De vergelijkingen met Netflix waren niet bedoeld als compliment, integendeel, ze waren impliciet of expliciet bedoeld om het literaire karakter van het boek in twijfel te trekken. Het ging hier over de roman als scenario, over de vergelijking van het lezen van het boek met binge watching.

Volgens Van Essen zijn dit ouderwetse definities van wat literatuur is:

Het waren weer eens ouderwetse poortwachtersrecensies: de recensent als bewaker van het fort van de literatuur die bepaalt wie naar binnen mag en wie niet. Het interessante van de recensies was dat het literaire gehalte van de rest van het boek eigenlijk niet in twijfel werd getrokken, de Netflix-dus-geen-literatuurvergelijking had alleen te maken met de manier waarop het verhaal werd opgebouwd en verteld.

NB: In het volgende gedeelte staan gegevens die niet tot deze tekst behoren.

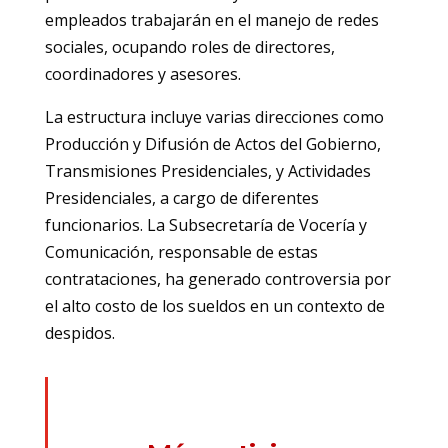
empleados trabajarán en el manejo de redes
sociales, ocupando roles de directores,
coordinadores y asesores.
La estructura incluye varias direcciones como
Producción y Difusión de Actos del Gobierno,
Transmisiones Presidenciales, y Actividades
Presidenciales, a cargo de diferentes
funcionarios. La Subsecretaría de Vocería y
Comunicación, responsable de estas
contrataciones, ha generado controversia por
el alto costo de los sueldos en un contexto de
despidos.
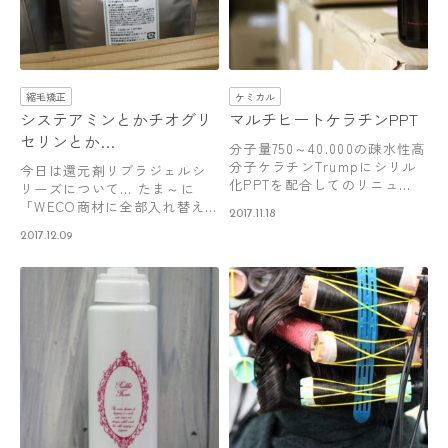
縮毛矯正
ケミカル
システアミンとかチオグリ
マルチヒートケラチンPPT
セリンとか…
分子量750～40.000の疎水性高
分子ケラチンTrumpにシリル
今日は還元剤リブラジェルシ
化PPTを配合してのリニュ…
リーズについて… たま～に
「WECO商材に全部入れ替え
2017.11.18
ます！！」な…
2017.12.09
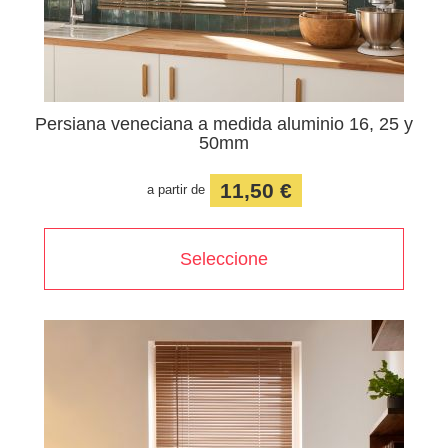
Persiana veneciana a medida aluminio 16, 25 y
50mm
11,50 €
a partir de
Seleccione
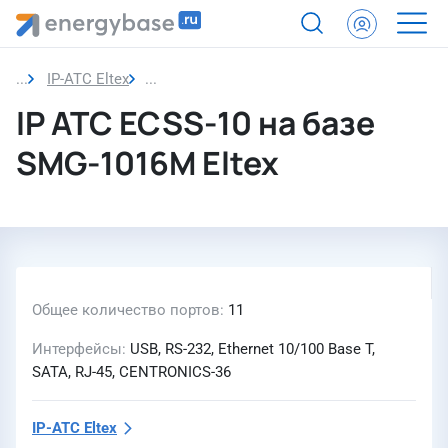
IP-АТС Eltex
IP АТС ECSS-10 на базе SMG-1016M Eltex
IP АТС ECSS-10 на базе
SMG-1016M Eltex
Общее количество портов
11
Интерфейсы
USB, RS-232, Ethernet 10/100 Base T,
SATA, RJ-45, CENTRONICS-36
IP-АТС Eltex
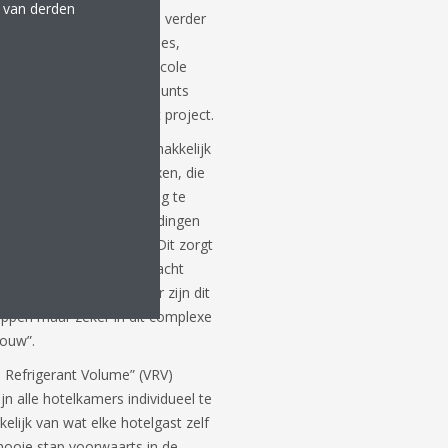
e van derden
ken oplossing is hierna verder
rd door DWT-Groep uit Goes,
aar 2023! Lead-engineer Nicole
or Daikin Corporate Accounts
oment betrokken bij het project.
s-systeem van Daikin is makkelijk
rme compacte schakelboxen, die
icht zijn, waren eenvoudig te
 vervolgens twee koelleidingen
ondunits in elke kamer. Dit zorgt
e warmte of koude overdracht
otelgast. Alles bij elkaar zijn dit
appen maar zeker in dit complexe
ouw”.
e Refrigerant Volume” (VRV)
 alle hotelkamers individueel te
lijk van wat elke hotelgast zelf
mooie stap voorwaarts in de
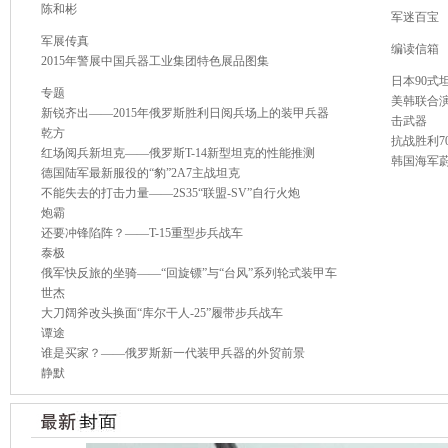
陈和彬
军迷百宝
军展传真
编读信箱
2015年警展中国兵器工业集团特色展品图集
日本90式
专题
美韩联合演
新锐齐出——2015年俄罗斯胜利日阅兵场上的装甲兵器
击武器
乾方
抗战胜利7
红场阅兵新坦克——俄罗斯T-14新型坦克的性能推测
韩国海军
德国陆军最新服役的“豹”2A7主战坦克
不能失去的打击力量——2S35“联盟-SV”自行火炮
炮霸
还要冲锋陷阵？——T-15重型步兵战车
泰极
俄军快反旅的坐骑——“回旋镖”与“台风”系列轮式装甲车
世杰
大刀阔斧改头换面“库尔干人-25”履带步兵战车
谭途
谁是买家？——俄罗斯新一代装甲兵器的外贸前景
静默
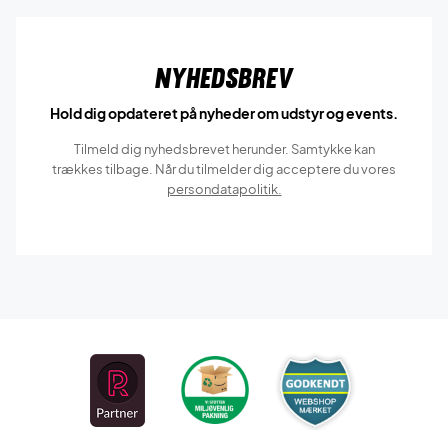
Nyhedsbrev
Hold dig opdateret på nyheder om udstyr og events.
Tilmeld dig nyhedsbrevet herunder. Samtykke kan
trækkes tilbage. Når du tilmelder dig acceptere du vores
persondatapolitik.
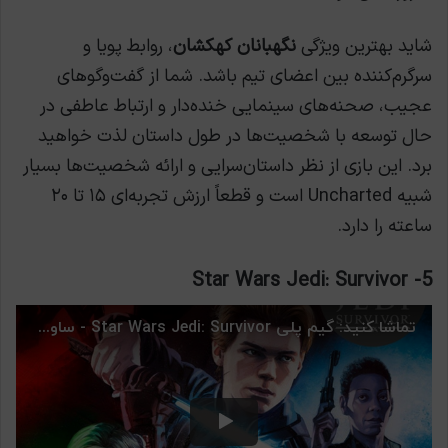
شاید بهترین ویژگی
نگهبانان کهکشان
، روابط پویا و
سرگرم‌کننده بین اعضای تیم باشد. شما از گفت‌وگوهای
عجیب، صحنه‌های سینمایی خنده‌دار و ارتباط عاطفی در
حال توسعه با شخصیت‌ها در طول داستان لذت خواهید
برد. این بازی از نظر داستان‌سرایی و ارائه شخصیت‌ها بسیار
شبیه Uncharted است و قطعاً ارزش تجربه‌ای ۱۵ تا ۲۰
ساعته را دارد.
Star Wars Jedi: Survivor
5-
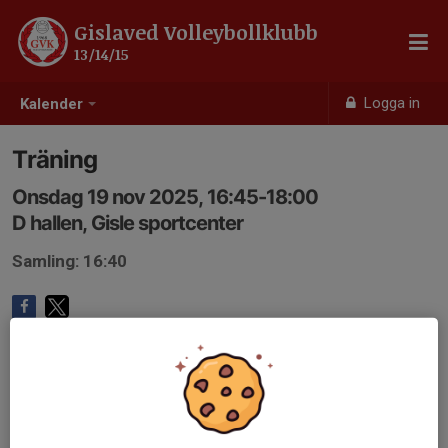
Gislaved Volleybollklubb
13/14/15
Logga in
Kalender
Träning
Onsdag 19 nov 2025, 16:45-18:00
D hallen, Gisle sportcenter
Samling: 16:40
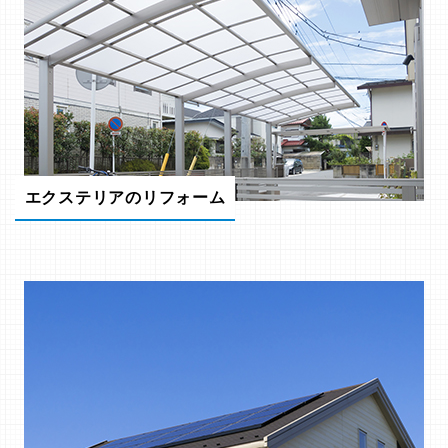
エクステリアのリフォーム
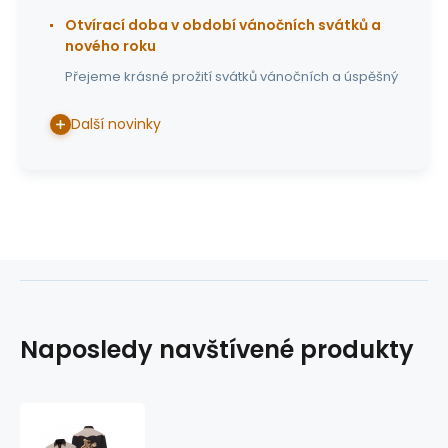
Otvírací doba v období vánočních svátků a
nového roku
Přejeme krásné prožití svátků vánočních a úspěšný
Další novinky
Naposledy navštívené produkty
pánská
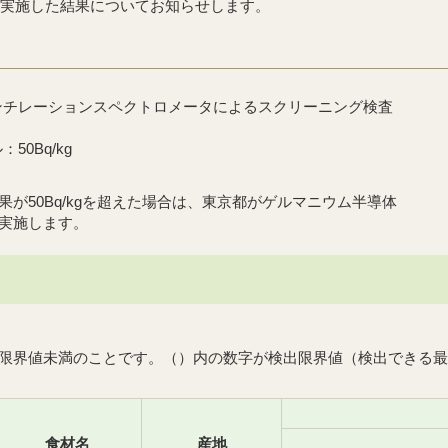
）に実施した結果についてお知らせします。
ンチレーションスペクトロメータによるスクリーニング検査
0Bq/kg
が50Bq/kgを超えた場合は、東京都がゲルマニウム半導体
実施します。
限界値未満のことです。（）内の数字が検出限界値（検出できる最
食材名
産地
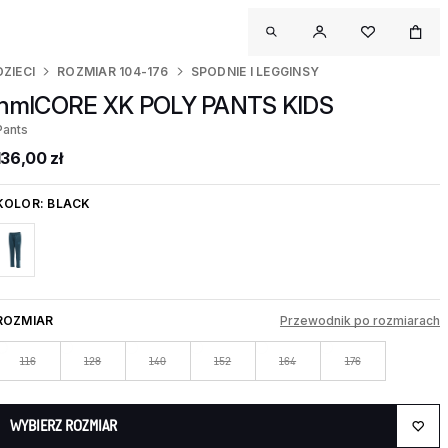
DZIECI
ROZMIAR 104-176
SPODNIE I LEGGINSY
hmlCORE XK POLY PANTS KIDS
Pants
136,00 zł
KOLOR:
BLACK
ROZMIAR
Przewodnik po rozmiarach
116
128
140
152
164
176
WYBIERZ ROZMIAR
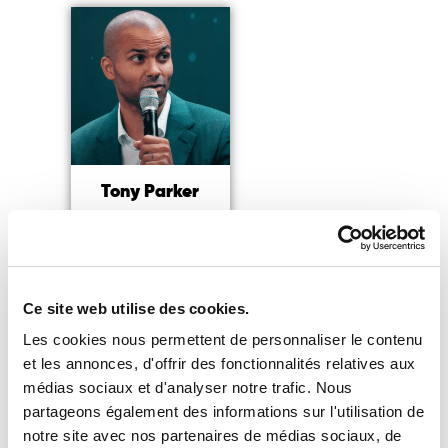
Tony Parker
Légende du Basket-ball,
entrepreneur, président
de l’ASVEL
Ce site web utilise des cookies.
Lire la suite
Les cookies nous permettent de personnaliser le contenu
et les annonces, d'offrir des fonctionnalités relatives aux
médias sociaux et d'analyser notre trafic. Nous
partageons également des informations sur l'utilisation de
notre site avec nos partenaires de médias sociaux, de
Vous souhaitez accéder à notre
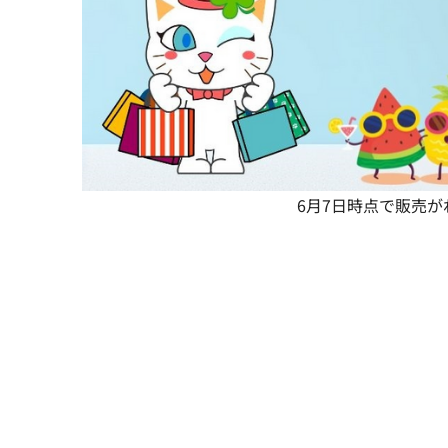
6月7日時点で販売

Goede vergelijkingen, mooie beelden = prima. Spanning opbouwen en op die manier lezers meeslepen = niet prima. Ik vat het maar even ongenuanceerd samen. Je zou het ook zo kunnen zeggen: als je er als schrijver voor zorgt dat je lezers je boek in één adem uitlezen, dan moeten we het er nog maar eens over hebben of dat boek wel literatuur is. De recensent van De Groene Amsterdammer had het zelfs over ‘licht weerzinwekkend effectbejag’. Als de middelen waarmee je lezers meesleept betrekking hebben op spanning lijken die middelen per definitie niet literair te zijn.

Hij eindigt zijn stuk met:

De roman in kwestie staat inmiddels op de longlist van de Libris Literatuur Prijs en bevindt zich momenteel dus in het fort, of alle poortwachters het daar nu mee eens zijn of niet.

Maar voor zover dat al niet gebeurd is, mogen de stenen muren van het fort wat mij betreft worden vervangen door permeabele membranen, zoals celwanden: er gaat van alles ongehinderd door, heen en weer, naar beide kanten. Dan zijn er ook geen poorten meer nodig.